Há paragens que parecem sobreviver ao fluxo inevitável dos ciclos, como se tivessem firmado um pacto silencioso com a eternidade. São refúgios onde o passado ainda conversa com o presente. Ali, entre prateleiras antigas e paredes descascadas sobre o piso vermelhão, a rusticidade abraça gerações e histórias. É mais do que um ponto de venda, é um altar da despretensão em que cantos e objetos contam trajetórias de labor, encontros e resiliência.
Em tempos idos, aquele pedaço fértil de chão era conhecido como Lagoa Formosa. Hoje, com a monocultura da cana, diz-se dos mesmos arredores: “lá perto da usina; nas proximidades da Abengoa”. Na mencionada região, mais precisamente no Sítio Canta Galo, a Venda do Tião Rehder é um centenário comércio que abastecia os colonos das fazendas vizinhas. Tião Rehder não mais está neste plano, tampouco há colonos nas imediações, mas o velho prédio do lendário armazém de secos e molhados continua lá, resistindo. Aventureiros de toda sorte já tocaram o empório.

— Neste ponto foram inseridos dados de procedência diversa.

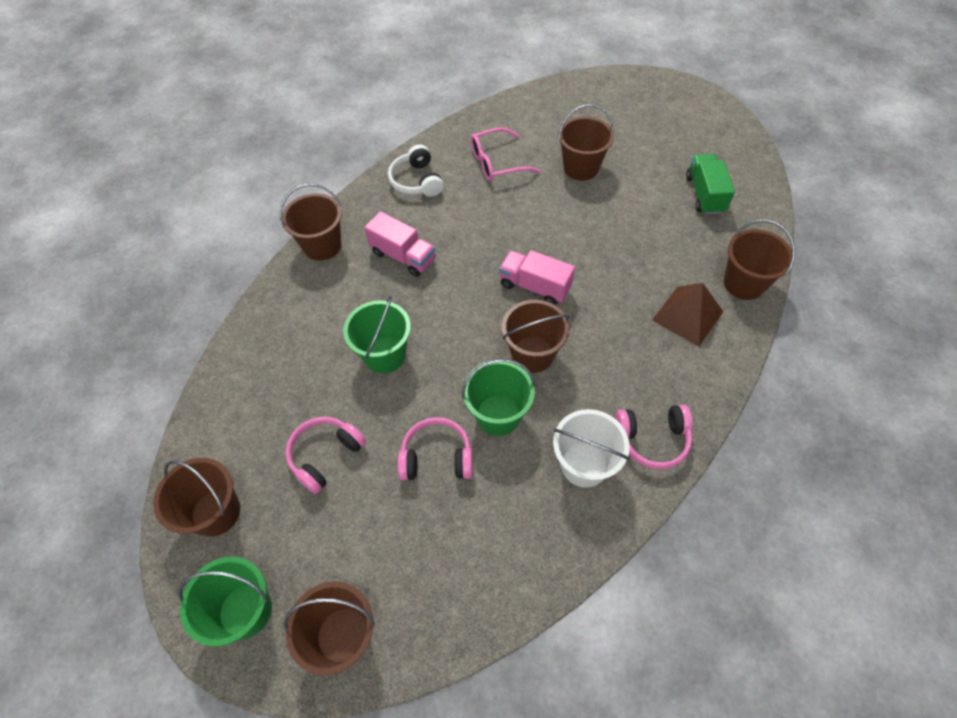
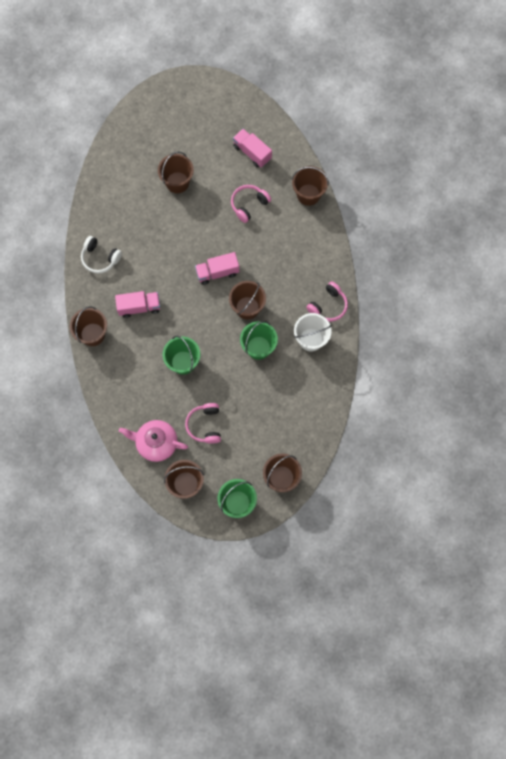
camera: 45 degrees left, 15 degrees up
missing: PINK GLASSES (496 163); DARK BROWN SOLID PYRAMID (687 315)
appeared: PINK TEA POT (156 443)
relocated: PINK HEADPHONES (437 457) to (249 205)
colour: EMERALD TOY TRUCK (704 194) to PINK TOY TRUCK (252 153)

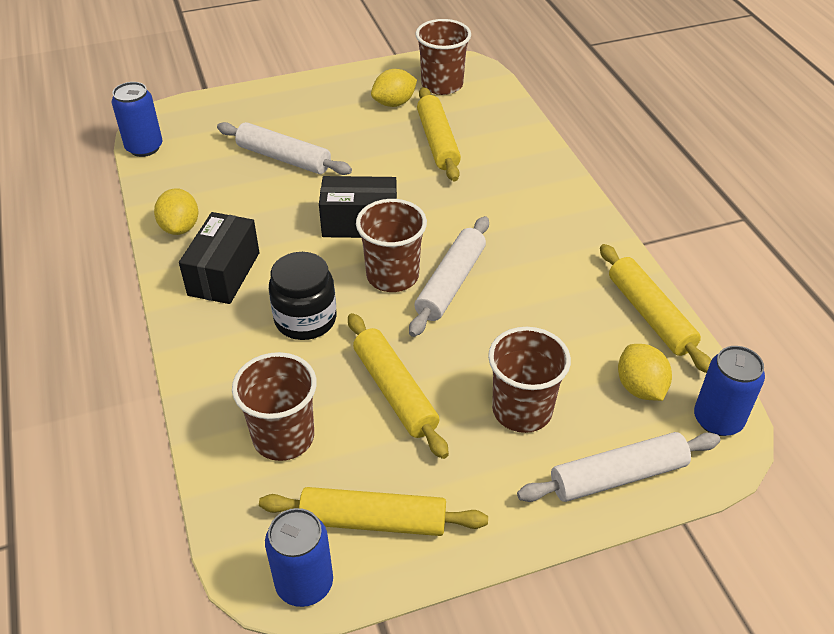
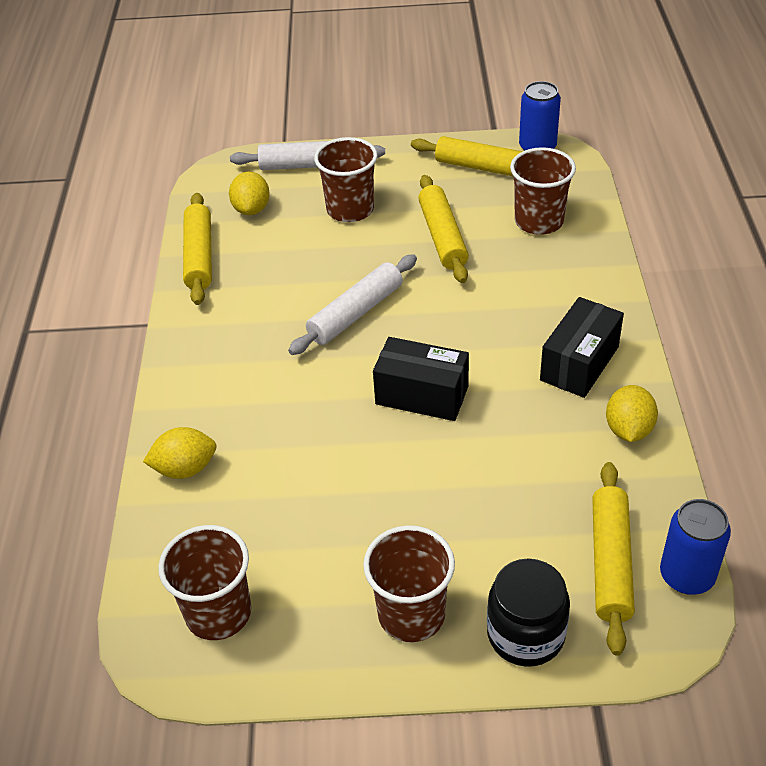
camera: 160 degrees left, 0 degrees up
missing: SNOW-WHITE ROLLING PIN (284 158); ROYAL BLUE CAN (717 420)
relocated: EBONY JAM JAR (305 319) to (525 634); DARK BROWN TUMBLER (392 276) to (411 614); BRIGHT YELLOW TOY LEMON (394 103) to (185 469); BRIGHT YELLOW ROLLING PIN (437 142) to (611 562)

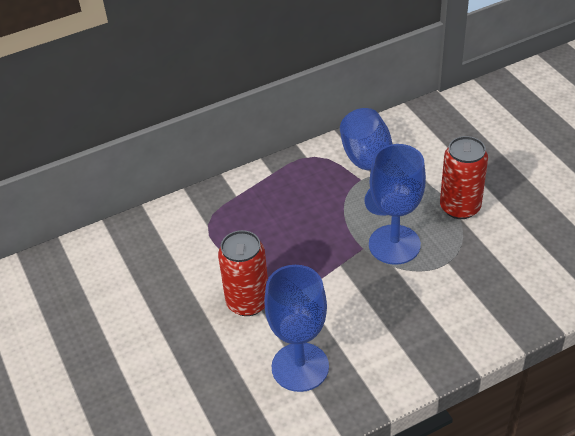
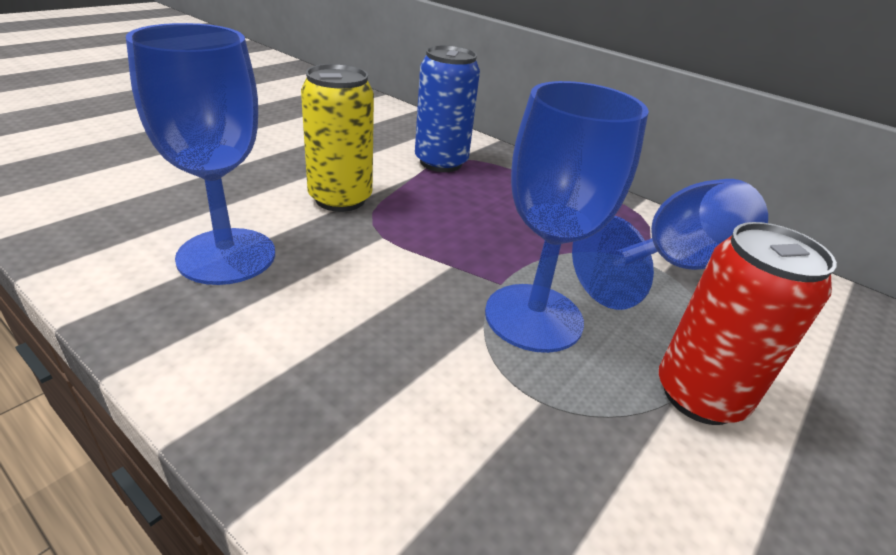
camera: 60 degrees right, 10 degrees down
appeared: ROYAL BLUE CAN (441 162)
colour: CRIMSON CAN (248 302) to BRIGHT YELLOW CAN (340 199)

Hoje, sem aventuras, a bodega rural é gerida pelo casal Alana e João. Ela, trabalhou em restaurantes de São João; ele, agricultor e meeiro, cultiva quiabo nas roças que cercam o estabelecimento.

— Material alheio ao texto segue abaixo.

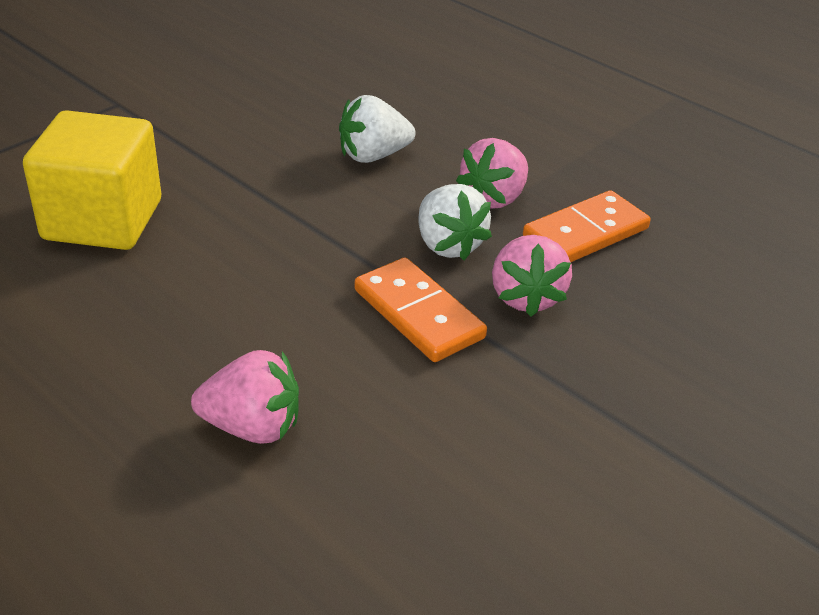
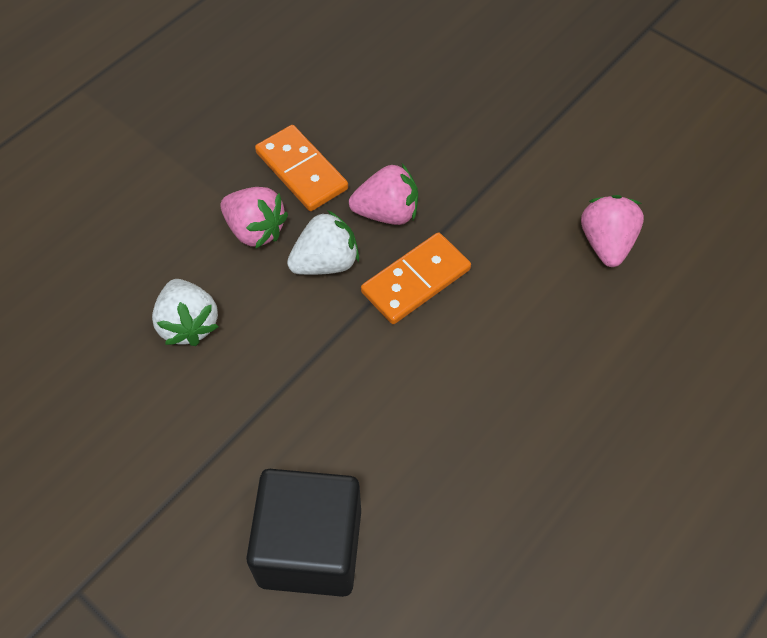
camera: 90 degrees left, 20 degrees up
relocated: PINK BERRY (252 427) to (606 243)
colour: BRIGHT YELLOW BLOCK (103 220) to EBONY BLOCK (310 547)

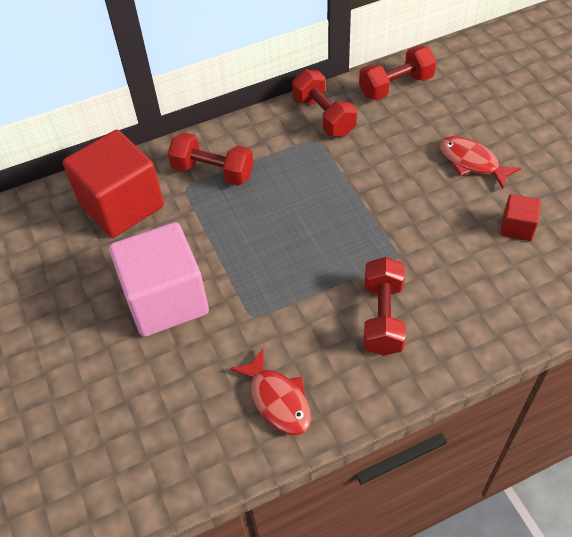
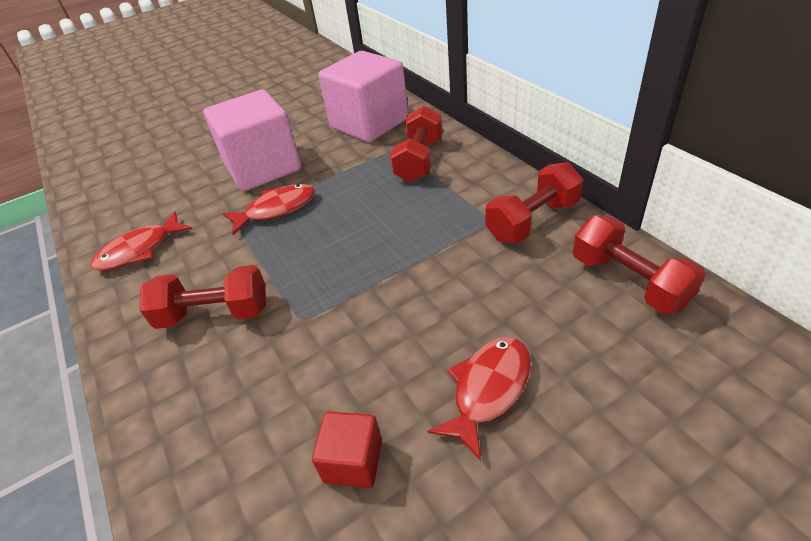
camera: 85 degrees right, 10 degrees down
appeared: CRIMSON TOY FISH (276 209)
colour: CRIMSON BLOCK (121 205) to PINK BLOCK (369 123)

No meio daquela vastidão agrária, a Venda Canta Galo ainda oferta aqueles clássicos itens de mercearia, mas o negócio ganhou um tempero de botequim raiz. Alana carregou das cozinhas onde labutou ideias para incrementar o balcão. A poeira na garganta é lavada com Brahma gelada. Acepipes deliciosos, lindamente apresentados, matam a fome de uma freguesia eclética: médicos avançam sem piedade no lambari frito, lavradores atacam a língua com molho de tomate, empresários se lambuzam com frango a passarinho, motociclistas de fim de semana aceleram fundo sobre a travessa de dobradinha e operários se fartam com moelas.